Goal of the exercise -
A verbatim reproduction of every entry is the expected answer.
Segment Start: Data extract
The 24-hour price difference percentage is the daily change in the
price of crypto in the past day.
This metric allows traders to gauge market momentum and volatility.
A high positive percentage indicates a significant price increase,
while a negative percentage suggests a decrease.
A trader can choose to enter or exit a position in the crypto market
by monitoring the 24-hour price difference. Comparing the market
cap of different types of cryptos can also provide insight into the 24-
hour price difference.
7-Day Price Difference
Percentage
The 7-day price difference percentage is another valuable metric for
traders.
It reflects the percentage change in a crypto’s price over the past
Segment End: Data extract
Answer below -
The 24-hour price difference percentage is the daily change in the
price of crypto in the past day.
This metric allows traders to gauge market momentum and volatility.
A high positive percentage indicates a significant price increase,
while a negative percentage suggests a decrease.
A trader can choose to enter or exit a position in the crypto market
by monitoring the 24-hour price difference. Comparing the market
cap of different types of cryptos can also provide insight into the 24-
hour price difference.
7-Day Price Difference
Percentage
The 7-day price difference percentage is another valuable metric for
traders.
It reflects the percentage change in a crypto’s price over the past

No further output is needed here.